Die FMMS Beteiligungs GmbH mit Sitz in Frohnleiten wurde Ende 2024 im Firmenbuch eingetragen und gehört zur FMMS Holding GmbH, der Beteiligungsholding von Franz Mayr-Melnhof-Saurau. Zum Portfolio zählen die Mayr-Melnhof Holz Holding, der größte Privatforstbetrieb Österreichs und ewe Küchen, insgesamt rund 2.000 Mitarbeitende in vier Ländern. Als Schwerpunkte nennt die Holding unter anderem Ressourcenwirtschaft und Greentech.

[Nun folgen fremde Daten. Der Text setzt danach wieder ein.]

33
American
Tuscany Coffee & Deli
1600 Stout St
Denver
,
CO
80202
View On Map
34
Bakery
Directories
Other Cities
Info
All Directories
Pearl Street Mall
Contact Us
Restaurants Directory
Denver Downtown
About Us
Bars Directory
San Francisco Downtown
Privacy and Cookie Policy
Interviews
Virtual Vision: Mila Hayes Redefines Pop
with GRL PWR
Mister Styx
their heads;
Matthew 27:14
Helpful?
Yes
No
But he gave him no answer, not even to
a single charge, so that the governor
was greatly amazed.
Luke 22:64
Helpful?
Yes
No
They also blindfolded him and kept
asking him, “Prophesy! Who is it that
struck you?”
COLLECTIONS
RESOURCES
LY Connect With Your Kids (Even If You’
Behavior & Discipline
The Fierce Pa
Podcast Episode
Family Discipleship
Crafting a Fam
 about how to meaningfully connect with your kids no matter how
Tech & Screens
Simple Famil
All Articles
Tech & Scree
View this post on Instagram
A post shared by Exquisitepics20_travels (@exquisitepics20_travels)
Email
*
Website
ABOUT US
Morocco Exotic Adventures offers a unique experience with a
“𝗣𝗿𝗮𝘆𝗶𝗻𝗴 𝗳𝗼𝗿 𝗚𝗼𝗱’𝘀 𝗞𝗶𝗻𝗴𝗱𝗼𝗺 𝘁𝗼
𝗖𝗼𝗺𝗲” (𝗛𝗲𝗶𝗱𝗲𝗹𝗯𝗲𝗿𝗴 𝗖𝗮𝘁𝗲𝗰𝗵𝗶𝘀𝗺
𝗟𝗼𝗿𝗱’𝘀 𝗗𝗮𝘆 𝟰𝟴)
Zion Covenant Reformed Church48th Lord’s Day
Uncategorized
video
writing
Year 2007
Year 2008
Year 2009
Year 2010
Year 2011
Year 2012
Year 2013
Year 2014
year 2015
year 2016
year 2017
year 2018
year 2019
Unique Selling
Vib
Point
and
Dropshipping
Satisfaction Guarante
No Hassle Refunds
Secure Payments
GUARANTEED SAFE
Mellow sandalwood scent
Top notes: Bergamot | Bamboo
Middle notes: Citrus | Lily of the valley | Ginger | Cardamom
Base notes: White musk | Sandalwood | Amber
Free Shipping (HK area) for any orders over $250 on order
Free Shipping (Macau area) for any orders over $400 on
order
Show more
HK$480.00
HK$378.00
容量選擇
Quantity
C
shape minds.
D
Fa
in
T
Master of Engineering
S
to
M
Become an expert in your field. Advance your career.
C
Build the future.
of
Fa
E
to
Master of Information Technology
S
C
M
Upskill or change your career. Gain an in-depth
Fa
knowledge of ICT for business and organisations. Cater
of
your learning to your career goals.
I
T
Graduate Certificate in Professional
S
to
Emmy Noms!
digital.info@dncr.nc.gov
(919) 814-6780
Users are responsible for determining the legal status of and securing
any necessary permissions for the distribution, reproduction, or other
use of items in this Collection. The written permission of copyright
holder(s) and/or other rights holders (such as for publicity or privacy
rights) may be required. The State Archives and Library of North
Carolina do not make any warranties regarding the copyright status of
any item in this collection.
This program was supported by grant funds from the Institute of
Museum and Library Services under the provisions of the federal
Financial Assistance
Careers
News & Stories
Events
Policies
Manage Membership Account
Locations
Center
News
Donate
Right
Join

Die RLB Steiermark bringt neben Kapital vor allem Know-how bei der Ausgestaltung der Abrechnungsmodelle ein, sagt Gems – ein Punkt, der bei einem noch offenen Machine-as-a-Service-Geschäftsmodell zwischen Leasing und Pay-per-Use nicht unerheblich ist. Die Landesbank, die als größte Regionalbank im Süden Österreichs auftritt, hat ihr Beteiligungsgeschäft zuletzt gezielt ausgebaut: Für Startups, Scaleups und KMU steht ein Beteiligungsvolumen von 100 Millionen Euro bereit, wovon bereits 40 Millionen Euro investiert sind. Nachhaltige und regionale Zukunftsbranchen zählen dabei explizit zu den Investitionsschwerpunkten der Bank

Supaso wurde 2021 gegründet. Im August 2023 zählte das Unternehmen 190 Kund:innen in neun Ländern (brutkasten berichtete), im Juli 2025 über 300 in zehn Ländern, aktuell sind es nach eigenen Angaben „Hunderte“ in zwölf europäischen Ländern. Die Nachfrage nach kreislauffähigen Verpackungen wird unter anderem durch die europäische Verpackungsverordnung (PPWR) getrieben.